Arrange the lines of every entry below as a numbered list, skipping blank lines. Leave the pictures out of your answer.

*** Given data ***

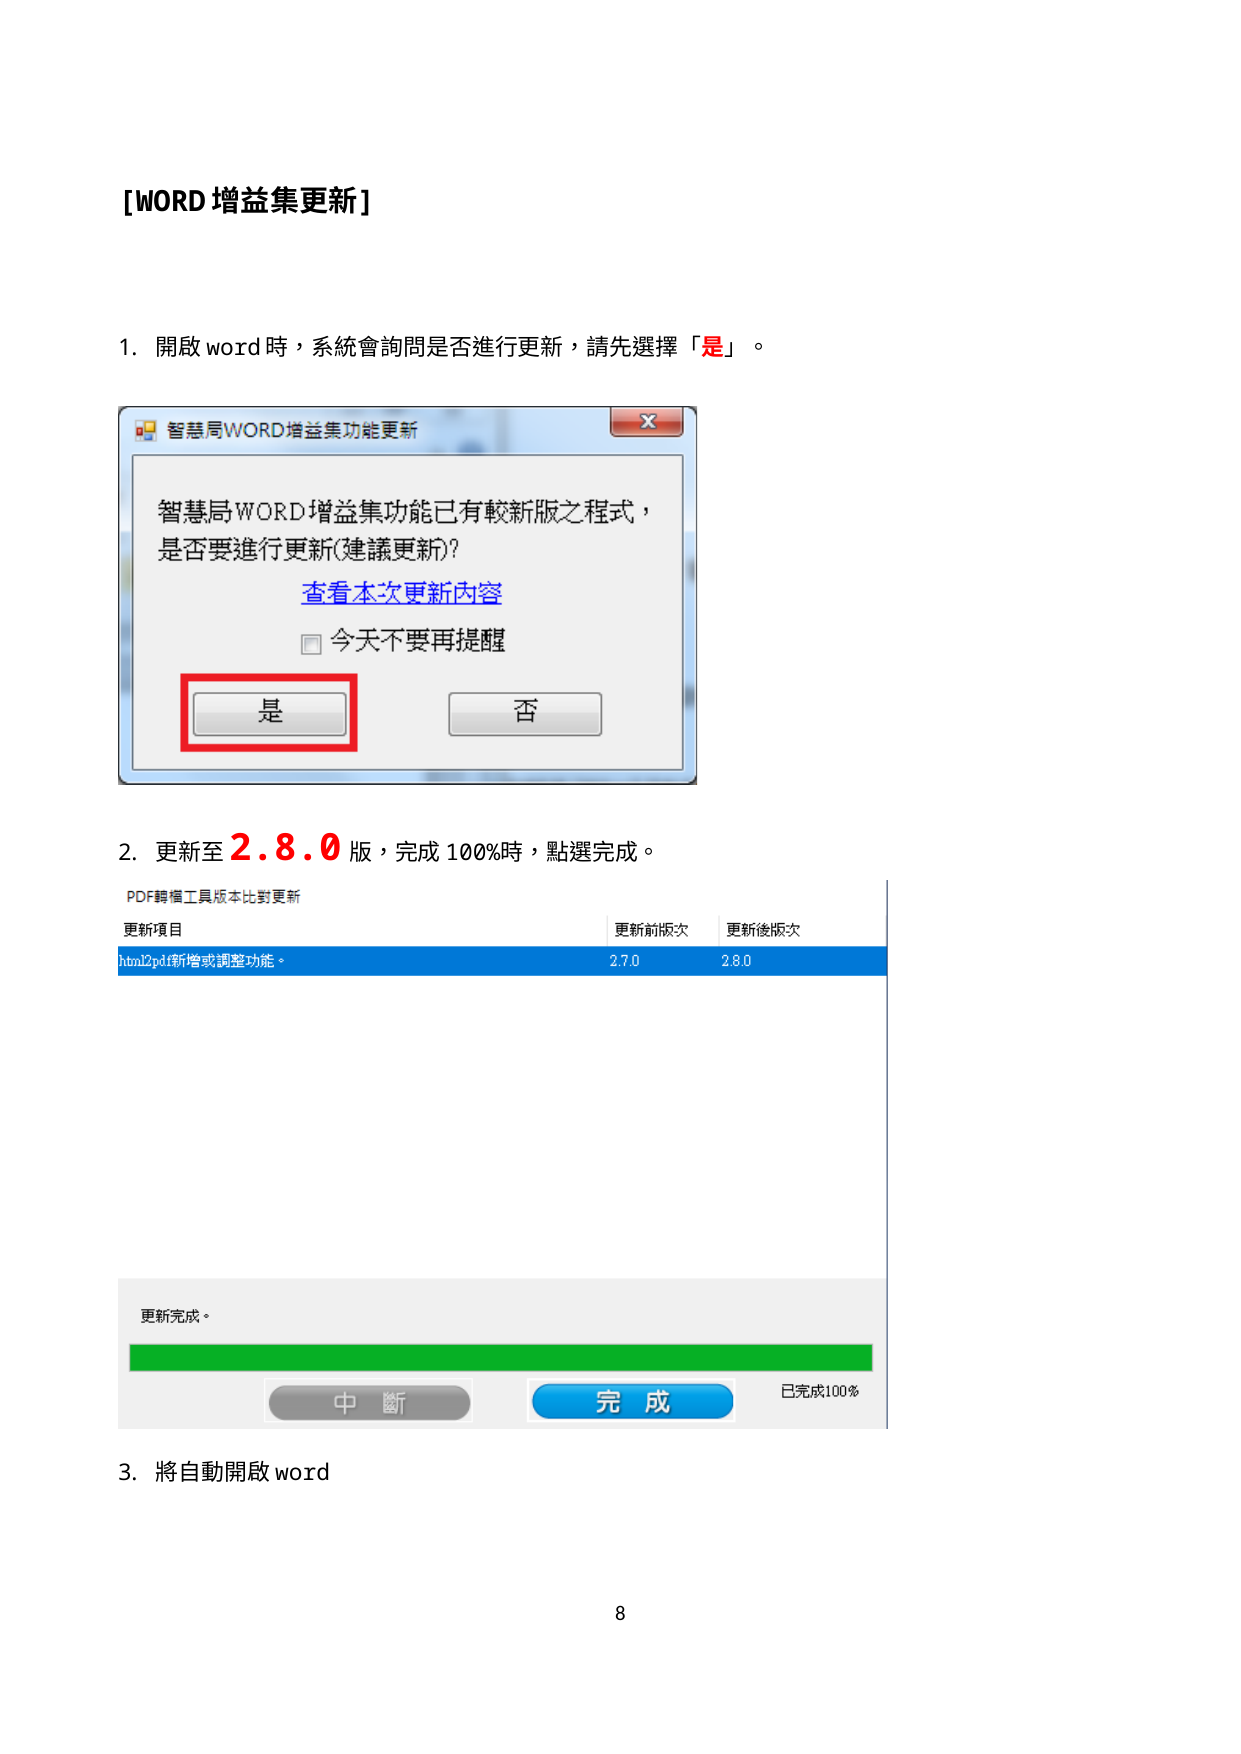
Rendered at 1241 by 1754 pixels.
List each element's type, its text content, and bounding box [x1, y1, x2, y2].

list 將自動開啟word [118, 1429, 1122, 1491]
list 開啟word時，系統會詢問是否進行更新，請先選擇「是」。 [118, 304, 1122, 366]
list 更新至2.8.0版，完成100%時，點選完成。 [118, 804, 1122, 866]
subtitle [WORD增益集更新] [118, 157, 1122, 219]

***

__Task answer__
1. Rendered at 1241 by 1754 pixels.
2. List each element's type, its text content, and bounding box [x1, y1, x2, y2].
3. list 將自動開啟word [118, 1429, 1122, 1491]
4. list 開啟word時，系統會詢問是否進行更新，請先選擇「是」。 [118, 304, 1122, 366]
5. list 更新至2.8.0版，完成100%時，點選完成。 [118, 804, 1122, 866]
6. subtitle [WORD增益集更新] [118, 157, 1122, 219]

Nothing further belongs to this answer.